Running has also looked back over the past 30 years and discovered that the total amount of photosynthesis is surprisingly stable. Despite local weather that ranged from droughts to floods, plants soldier on producing roughly the same amount of food year in and year out, varying by less than 2 percent annually. This may be because the inputs of photosynthesis also vary so little-sunlight strength fluctuates only mildly, as does precipitation on a global basis. This finding suggests to Running that the plants’ “net primary productivity” might be usefully thought of as a planetary boundary, a threshold or safe limit for human impacts on natural systems, or so he argued in Science on September 20.
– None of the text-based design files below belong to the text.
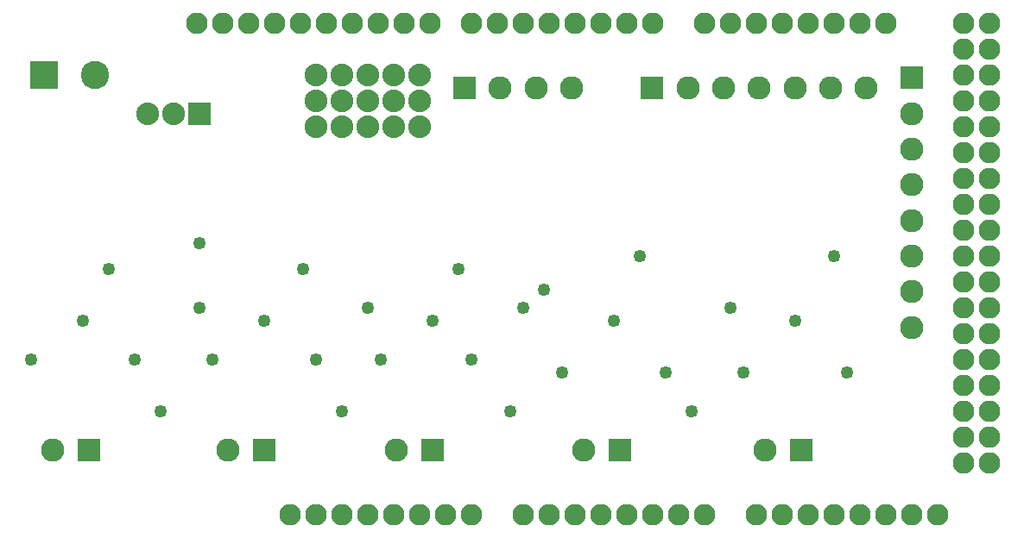
<source format=gbs>
G04 MADE WITH FRITZING*
G04 WWW.FRITZING.ORG*
G04 DOUBLE SIDED*
G04 HOLES PLATED*
G04 CONTOUR ON CENTER OF CONTOUR VECTOR*
%ASAXBY*%
%FSLAX23Y23*%
%MOIN*%
%OFA0B0*%
%SFA1.0B1.0*%
%ADD10C,0.088000*%
%ADD11C,0.090000*%
%ADD12C,0.082917*%
%ADD13C,0.109055*%
%ADD14C,0.049370*%
%ADD15R,0.090000X0.090000*%
%ADD16R,0.088000X0.088000*%
%ADD17R,0.109055X0.109055*%
%LNMASK0*%
G90*
G70*
G54D10*
X1500Y1807D03*
X1500Y1707D03*
X1500Y1607D03*
X1200Y1807D03*
X1200Y1707D03*
X1200Y1607D03*
X1300Y1807D03*
X1300Y1707D03*
X1300Y1607D03*
X1400Y1807D03*
X1400Y1707D03*
X1400Y1607D03*
X1600Y1807D03*
X1600Y1707D03*
X1600Y1607D03*
G54D11*
X3500Y1795D03*
X3500Y1657D03*
X3500Y1519D03*
X3500Y1381D03*
X3500Y1244D03*
X3500Y1106D03*
X3500Y968D03*
X3500Y830D03*
X1775Y1757D03*
X1912Y1757D03*
X2050Y1757D03*
X2188Y1757D03*
G54D10*
X750Y1657D03*
X650Y1657D03*
X550Y1657D03*
G54D12*
X3000Y107D03*
X1400Y107D03*
X3100Y107D03*
X3200Y107D03*
X3300Y107D03*
X3400Y107D03*
X3700Y1507D03*
X3500Y107D03*
X3600Y107D03*
X1440Y2007D03*
X2000Y107D03*
X2100Y107D03*
X2200Y107D03*
X2300Y107D03*
X3700Y707D03*
X2400Y107D03*
X2500Y107D03*
X2600Y107D03*
X2700Y107D03*
X2200Y2007D03*
X3700Y1907D03*
X3700Y1107D03*
X3700Y307D03*
X1040Y2007D03*
X1800Y107D03*
X1800Y2007D03*
X3700Y1707D03*
X3700Y1307D03*
X3700Y907D03*
X3400Y2007D03*
X3700Y507D03*
X3300Y2007D03*
X3200Y2007D03*
X3100Y2007D03*
X3000Y2007D03*
X2900Y2007D03*
X2800Y2007D03*
X2700Y2007D03*
X840Y2007D03*
X1240Y2007D03*
X1640Y2007D03*
X1200Y107D03*
X1600Y107D03*
X2400Y2007D03*
X2000Y2007D03*
X3700Y2007D03*
X3700Y1807D03*
X3700Y1607D03*
X3700Y1407D03*
X3700Y1207D03*
X3700Y1007D03*
X3700Y807D03*
X3700Y607D03*
X3700Y407D03*
X740Y2007D03*
X940Y2007D03*
X1140Y2007D03*
X1340Y2007D03*
X1540Y2007D03*
X1100Y107D03*
X1300Y107D03*
X1500Y107D03*
X1700Y107D03*
X2500Y2007D03*
X2300Y2007D03*
X2100Y2007D03*
X1900Y2007D03*
X3800Y2007D03*
X3800Y1907D03*
X3800Y1807D03*
X3800Y1707D03*
X3800Y1607D03*
X3800Y1507D03*
X3800Y1407D03*
X3800Y1307D03*
X3800Y1207D03*
X3800Y1107D03*
X3800Y1007D03*
X3800Y907D03*
X3800Y807D03*
X3800Y707D03*
X3800Y607D03*
X3800Y507D03*
X3800Y407D03*
X3800Y307D03*
X2900Y107D03*
G54D11*
X2499Y1757D03*
X2637Y1757D03*
X2775Y1757D03*
X2912Y1757D03*
X3050Y1757D03*
X3188Y1757D03*
X3326Y1757D03*
G54D13*
X150Y1807D03*
X347Y1807D03*
G54D11*
X3073Y357D03*
X2935Y357D03*
X2373Y357D03*
X2235Y357D03*
X1650Y357D03*
X1512Y357D03*
X1000Y357D03*
X862Y357D03*
X323Y357D03*
X185Y357D03*
G54D14*
X500Y707D03*
X100Y707D03*
X400Y1057D03*
X800Y707D03*
X1200Y707D03*
X1150Y1057D03*
X1450Y707D03*
X1800Y707D03*
X1750Y1057D03*
X2150Y657D03*
X2550Y657D03*
X2450Y1107D03*
X3200Y1107D03*
X3250Y657D03*
X2850Y657D03*
X300Y857D03*
X1000Y857D03*
X1650Y857D03*
X2350Y857D03*
X3050Y857D03*
X2800Y907D03*
X2650Y507D03*
X1950Y507D03*
X1300Y507D03*
X600Y507D03*
X2000Y907D03*
X1400Y907D03*
X750Y907D03*
X2082Y977D03*
X750Y1157D03*
G54D15*
X3500Y1795D03*
X1775Y1757D03*
G54D16*
X750Y1657D03*
G54D15*
X2499Y1757D03*
G54D17*
X150Y1807D03*
G54D15*
X3073Y357D03*
X2373Y357D03*
X1650Y357D03*
X1000Y357D03*
X323Y357D03*
G04 End of Mask0*
M02*
</source>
A suite of 10 such planetary boundaries had already been proposed in 2009, ranging from climate change to chemical pollution. But Running notes that this measure of photosynthesis involves at least five of those proposed boundaries-land-use change, freshwater use, biodiversity loss, nitrogen and phosphorus cycles-as well as being impacted by at least one more: climate change. And there is no question that photosynthesis on land does have a planetary limit-there is only so much land on which plants can grow.
Moreover, our population is estimated to swell to 9 billion by 2050. Will the plants be able to keep up?